_ACTION ITEM 1_
Locate each line in the records that contains the string "Telegram" and copy those lines. Case counts.

+ + + + + + +

The issue, a source of tension between secular and religious parties in Israel’s coalition government, heated up after the interment of a soldier who was not Jewish according to traditional religious law.

The move was made Sunday by Knesset member Naomi Chazan of the secularist Meretz bloc. It followed the burial the same day of Sgt. Lev Pesahov, a recent immigrant from Russia who was shot to death in a terrorist attack on an army checkpoint last week.

Because his mother is not Jewish, Pesahov was buried at the fringe of the military cemetery in Beit She’an.

The military rabbinate first refused to bury Pesahov at all in the military cemetery. But it later agreed to inter him at the edge of the cemetery, far away from the other graves.

Education Minister Amnon Rubinstein, also of Meretz, termed the burial a “disgrace.” He said he would demand that Prime Minister Yitzhak Rabin issue the necessary instructions so that such an incident is not repeated.

Knesset member Avraham Ravitz of the fervently Orthodox Degel HaTorah faction said he saw nothing wrong with the way the soldier was buried as he was not, he said, technically Jewish.

Rabbi Menachem Porush, also of Degel HaTorah, contended that although Pesahov should be appreciated for having fallen for the country, “people who are Jewish would not want a non-Jew to be buried next to them.”

A similar debate erupted in early July, when Olga Chaikov, a Soviet immigrant, was killed when terrorists attacked a bus in Jerusalem.

She was ordered buried in a special cemetery section reserved for “questionable Jews” after officials of the chevra kadisha, or burial society, consulted Jerusalem Chief Rabbi Yitzhak Kolitz.

+ + + + + + +

_ACTION ITEM 2_
In the article on the soldier's burial, why was Pesahov buried at the fringe of the military cemetery in Beit She'an?

+ + + + + + +

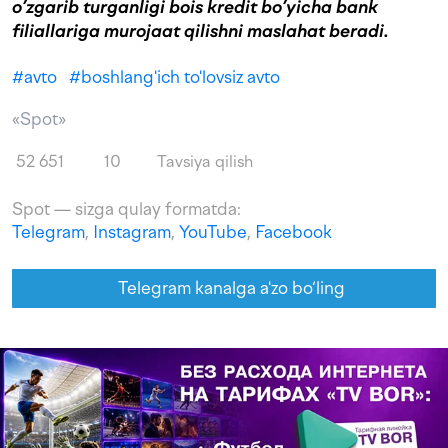
o’zgarib turganligi bois kredit bo’yicha bank
filiallariga murojaat qilishni maslahat beradi.
#
avto
#
boshlang'ich to'lovsiz avto
«Spot»
52 651
10
Tavsiya qilish
Spot — sizga qulay formatda:
Telegram
,
Instagram
,
YouTube
,
Facebook
Telegram kanalga a'zo bo‘ling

+ + + + + + +

_RESULT 1_
Telegram
Telegram kanalga a'zo bo‘ling

_RESULT 2_
His mother is not Jewish.